• [JOB]: Omit all pictures and transcribe only the lines in the entries below that run from the line with "Choosing the best trellis for peas depends on" through the line with "role that you’ll enjoy.".

• [PROVIDED DATA]:
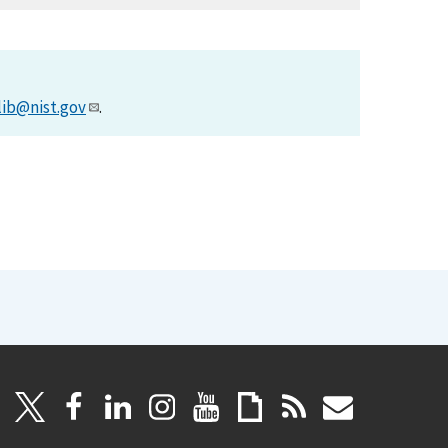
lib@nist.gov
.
--
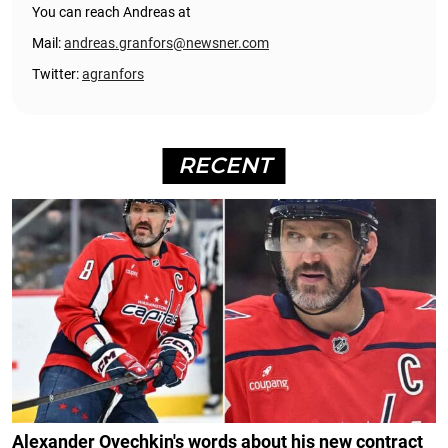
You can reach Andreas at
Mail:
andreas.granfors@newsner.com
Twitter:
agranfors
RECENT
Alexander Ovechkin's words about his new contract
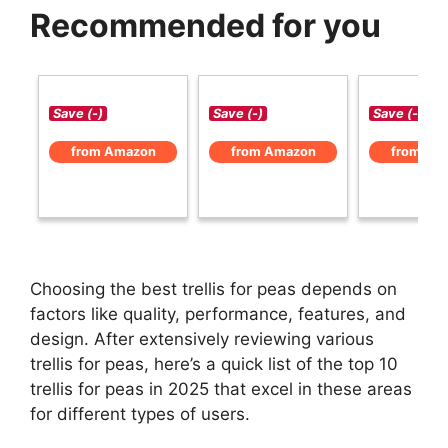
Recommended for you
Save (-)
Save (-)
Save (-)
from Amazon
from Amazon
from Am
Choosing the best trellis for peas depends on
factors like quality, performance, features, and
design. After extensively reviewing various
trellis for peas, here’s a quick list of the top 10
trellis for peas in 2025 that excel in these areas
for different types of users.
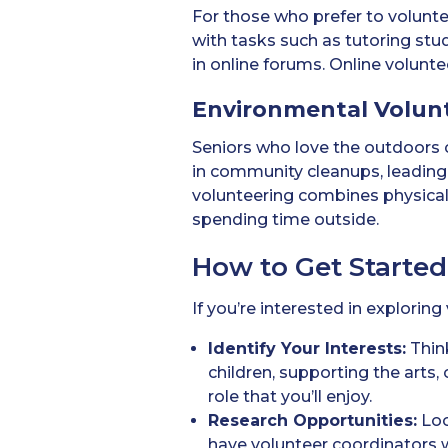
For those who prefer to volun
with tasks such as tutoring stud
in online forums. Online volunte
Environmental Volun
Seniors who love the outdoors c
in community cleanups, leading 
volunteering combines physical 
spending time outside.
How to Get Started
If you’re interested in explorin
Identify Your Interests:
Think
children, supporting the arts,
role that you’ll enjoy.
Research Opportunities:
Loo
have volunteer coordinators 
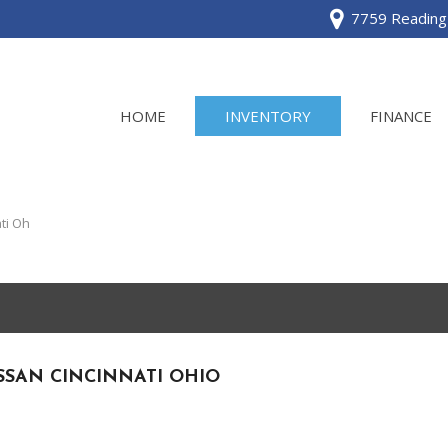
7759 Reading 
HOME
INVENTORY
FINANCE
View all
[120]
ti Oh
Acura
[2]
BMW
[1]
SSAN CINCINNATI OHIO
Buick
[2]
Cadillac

• [EXERCISE RESULT]:
Choosing the best trellis for peas depends on
factors like quality, performance, features, and
design. After extensively reviewing various
trellis for peas, here’s a quick list of the top 10
trellis for peas in 2025 that excel in these areas
for different types of users.
For those who prefer to volun
with tasks such as tutoring stud
in online forums. Online volunte
Environmental Volun
Seniors who love the outdoors c
in community cleanups, leading 
volunteering combines physical 
spending time outside.
How to Get Started
If you’re interested in explorin
Identify Your Interests:
Think
children, supporting the arts,
role that you’ll enjoy.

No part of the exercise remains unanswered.